PHR 131120 (v Peursem) waarschuwingsplicht bij gedeeltelijke aanvaarding onder het doen van een tegenvoorstel

PHR 131120 (v Peursem) waarschuwingsplicht bij gedeeltelijke aanvaarding onder het doen van een tegenvoorstel

Deze zaak gaat over de eisen die aan een redelijk handelend en redelijk bekwaam opdrachtnemer als [verweerder] moeten worden gesteld bij verwervingsonderhandelingen in het minnelijk traject met een gemeente vooruitlopend op een onteigening wegens wegbestemming. [de gemeente] heeft vanaf 2003 plannen ontwikkeld om het gebied waarin de horecagelegenheid en bedrijfswoning van [eisers] lag te herstructureren en herontwikkelen. [eisers] hebben in het minnelijke voortraject onder andere [verweerder] ingeschakeld bij de onderhandelingen met de gemeente over een schadeloosstelling. De gemeente heeft op 10 januari 2011 een eindbod gedaan met onder meer een afkoopsom van € 180.000,-. Namens [eisers] heeft [verweerder] de afkoopsom aanvaard, maar daarnaast voorgesteld dat tot nadere of andere afspraken moest worden gekomen met betrekking tot zes punten. De gemeente heeft na verdere onderhandelingen uiteindelijk te kennen gegeven dat [eisers] klaarblijkelijk niet wensten in te stemmen met haar finale voorstel, zodat dat voorstel was komen te vervallen.

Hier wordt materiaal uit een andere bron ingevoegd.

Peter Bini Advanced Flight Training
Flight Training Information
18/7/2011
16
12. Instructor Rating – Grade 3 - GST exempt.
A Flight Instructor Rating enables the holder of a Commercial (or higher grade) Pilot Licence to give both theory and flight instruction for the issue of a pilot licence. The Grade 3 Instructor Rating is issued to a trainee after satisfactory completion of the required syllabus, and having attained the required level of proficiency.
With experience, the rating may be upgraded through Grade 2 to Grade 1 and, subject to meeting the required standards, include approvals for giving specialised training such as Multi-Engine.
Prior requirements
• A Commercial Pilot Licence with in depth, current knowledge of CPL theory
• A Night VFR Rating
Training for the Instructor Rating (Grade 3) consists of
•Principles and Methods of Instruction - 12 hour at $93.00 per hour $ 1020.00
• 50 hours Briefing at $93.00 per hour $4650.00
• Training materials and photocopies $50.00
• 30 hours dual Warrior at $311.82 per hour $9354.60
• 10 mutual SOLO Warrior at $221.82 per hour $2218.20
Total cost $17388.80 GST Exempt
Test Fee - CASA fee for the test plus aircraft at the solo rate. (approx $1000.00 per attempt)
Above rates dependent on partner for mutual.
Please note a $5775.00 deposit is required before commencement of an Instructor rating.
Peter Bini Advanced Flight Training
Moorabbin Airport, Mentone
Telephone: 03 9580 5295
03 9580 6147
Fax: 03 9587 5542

In een aan onze zaak voorafgaande procedure tussen [eisers] en de gemeente met als grondslag onrechtmatig afbreken van onderhandelingen is in appel geoordeeld dat het de gemeente vrij stond de onderhandelingen af te breken1. Later is alsnog, zonder tussenkomst van [verweerder], een minnelijke overeenstemming bereikt tussen [eisers] en de gemeente over een afkoopsom van € 75.000,-.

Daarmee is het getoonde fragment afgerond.